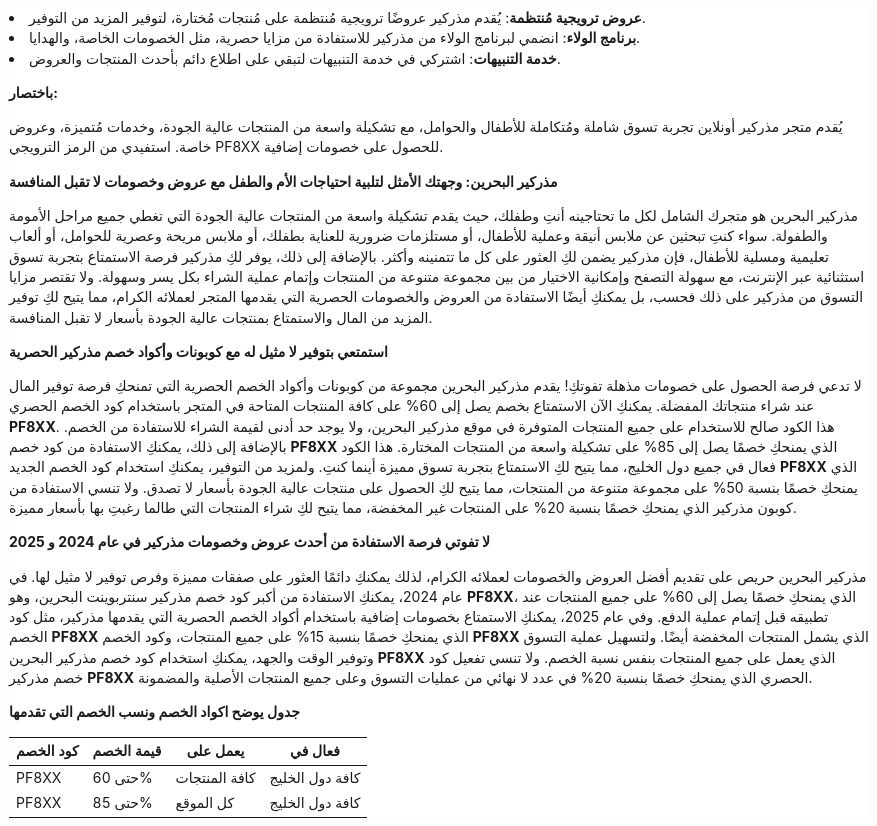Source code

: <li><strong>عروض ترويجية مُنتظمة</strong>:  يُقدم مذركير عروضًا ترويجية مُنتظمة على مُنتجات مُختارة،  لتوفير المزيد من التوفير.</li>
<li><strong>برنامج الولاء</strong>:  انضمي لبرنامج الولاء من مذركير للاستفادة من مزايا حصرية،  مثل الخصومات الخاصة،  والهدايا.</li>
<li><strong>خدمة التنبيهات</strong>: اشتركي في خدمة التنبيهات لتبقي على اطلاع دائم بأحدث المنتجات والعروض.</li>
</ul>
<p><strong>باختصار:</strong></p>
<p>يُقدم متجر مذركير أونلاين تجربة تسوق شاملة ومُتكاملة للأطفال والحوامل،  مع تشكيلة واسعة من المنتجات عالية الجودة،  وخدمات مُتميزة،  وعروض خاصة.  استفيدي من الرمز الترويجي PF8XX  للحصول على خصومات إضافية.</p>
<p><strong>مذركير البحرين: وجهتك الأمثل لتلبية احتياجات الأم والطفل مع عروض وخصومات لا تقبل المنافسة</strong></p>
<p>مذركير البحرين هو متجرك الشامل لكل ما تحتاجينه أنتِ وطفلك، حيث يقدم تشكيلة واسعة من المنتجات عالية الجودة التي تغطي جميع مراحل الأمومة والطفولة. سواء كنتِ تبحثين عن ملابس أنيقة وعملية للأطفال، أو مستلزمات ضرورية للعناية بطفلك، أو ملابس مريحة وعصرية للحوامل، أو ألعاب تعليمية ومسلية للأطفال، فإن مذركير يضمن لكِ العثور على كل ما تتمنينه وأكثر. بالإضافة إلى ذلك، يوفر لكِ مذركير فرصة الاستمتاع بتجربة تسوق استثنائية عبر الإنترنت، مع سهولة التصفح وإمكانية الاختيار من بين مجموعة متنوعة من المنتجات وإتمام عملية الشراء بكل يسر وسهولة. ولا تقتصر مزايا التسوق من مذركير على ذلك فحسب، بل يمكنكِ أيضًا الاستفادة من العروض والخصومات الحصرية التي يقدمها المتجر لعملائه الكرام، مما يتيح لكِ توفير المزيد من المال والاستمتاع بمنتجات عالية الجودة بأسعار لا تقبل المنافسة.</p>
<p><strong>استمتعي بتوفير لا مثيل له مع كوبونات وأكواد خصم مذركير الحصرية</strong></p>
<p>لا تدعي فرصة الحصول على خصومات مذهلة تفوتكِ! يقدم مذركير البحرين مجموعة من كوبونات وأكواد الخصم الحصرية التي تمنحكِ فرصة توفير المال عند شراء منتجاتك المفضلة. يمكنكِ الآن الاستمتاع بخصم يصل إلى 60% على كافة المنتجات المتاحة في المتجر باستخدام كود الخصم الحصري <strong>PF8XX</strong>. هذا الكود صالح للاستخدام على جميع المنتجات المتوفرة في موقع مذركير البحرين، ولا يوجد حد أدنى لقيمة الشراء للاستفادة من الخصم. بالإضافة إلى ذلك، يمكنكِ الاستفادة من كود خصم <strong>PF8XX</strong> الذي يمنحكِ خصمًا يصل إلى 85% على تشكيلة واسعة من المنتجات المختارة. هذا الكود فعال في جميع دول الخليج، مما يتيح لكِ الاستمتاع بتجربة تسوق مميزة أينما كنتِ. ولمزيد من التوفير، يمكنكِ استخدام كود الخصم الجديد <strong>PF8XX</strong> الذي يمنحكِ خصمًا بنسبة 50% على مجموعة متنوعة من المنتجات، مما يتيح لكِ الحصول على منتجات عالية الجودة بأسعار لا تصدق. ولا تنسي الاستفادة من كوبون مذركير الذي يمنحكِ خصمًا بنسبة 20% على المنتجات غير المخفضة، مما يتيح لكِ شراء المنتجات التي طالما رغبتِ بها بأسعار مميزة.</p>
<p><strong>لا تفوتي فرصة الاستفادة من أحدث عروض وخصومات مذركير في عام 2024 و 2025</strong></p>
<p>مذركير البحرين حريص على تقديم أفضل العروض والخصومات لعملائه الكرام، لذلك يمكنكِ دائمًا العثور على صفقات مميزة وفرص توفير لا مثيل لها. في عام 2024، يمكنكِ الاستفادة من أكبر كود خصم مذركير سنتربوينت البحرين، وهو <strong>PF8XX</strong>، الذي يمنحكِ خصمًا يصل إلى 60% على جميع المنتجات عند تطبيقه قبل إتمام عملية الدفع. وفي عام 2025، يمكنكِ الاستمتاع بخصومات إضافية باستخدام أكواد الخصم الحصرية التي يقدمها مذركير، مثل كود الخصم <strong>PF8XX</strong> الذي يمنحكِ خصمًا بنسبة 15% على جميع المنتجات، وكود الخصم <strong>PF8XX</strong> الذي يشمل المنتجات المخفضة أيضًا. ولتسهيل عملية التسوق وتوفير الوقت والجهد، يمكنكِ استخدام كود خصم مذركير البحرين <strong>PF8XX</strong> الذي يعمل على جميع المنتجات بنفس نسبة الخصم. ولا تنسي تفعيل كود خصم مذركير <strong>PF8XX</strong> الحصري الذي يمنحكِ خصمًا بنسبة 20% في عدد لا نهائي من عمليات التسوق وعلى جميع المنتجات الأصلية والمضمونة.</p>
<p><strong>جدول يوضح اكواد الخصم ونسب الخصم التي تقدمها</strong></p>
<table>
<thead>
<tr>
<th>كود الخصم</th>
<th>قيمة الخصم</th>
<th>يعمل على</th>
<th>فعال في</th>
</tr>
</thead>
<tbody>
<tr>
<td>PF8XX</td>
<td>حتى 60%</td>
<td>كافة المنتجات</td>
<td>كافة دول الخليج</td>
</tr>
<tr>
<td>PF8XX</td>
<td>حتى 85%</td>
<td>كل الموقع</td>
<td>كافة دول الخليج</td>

• • • • • • •

While leaving pictures out, reproduce exactly the lines from the beginning of the listing above through the line containing "<p><strong>باختصار:</strong></p>", both ends included.

Source code

: <li><strong>عروض ترويجية مُنتظمة</strong>:  يُقدم مذركير عروضًا ترويجية مُنتظمة على مُنتجات مُختارة،  لتوفير المزيد من التوفير.</li>
<li><strong>برنامج الولاء</strong>:  انضمي لبرنامج الولاء من مذركير للاستفادة من مزايا حصرية،  مثل الخصومات الخاصة،  والهدايا.</li>
<li><strong>خدمة التنبيهات</strong>: اشتركي في خدمة التنبيهات لتبقي على اطلاع دائم بأحدث المنتجات والعروض.</li>
</ul>
<p><strong>باختصار:</strong></p>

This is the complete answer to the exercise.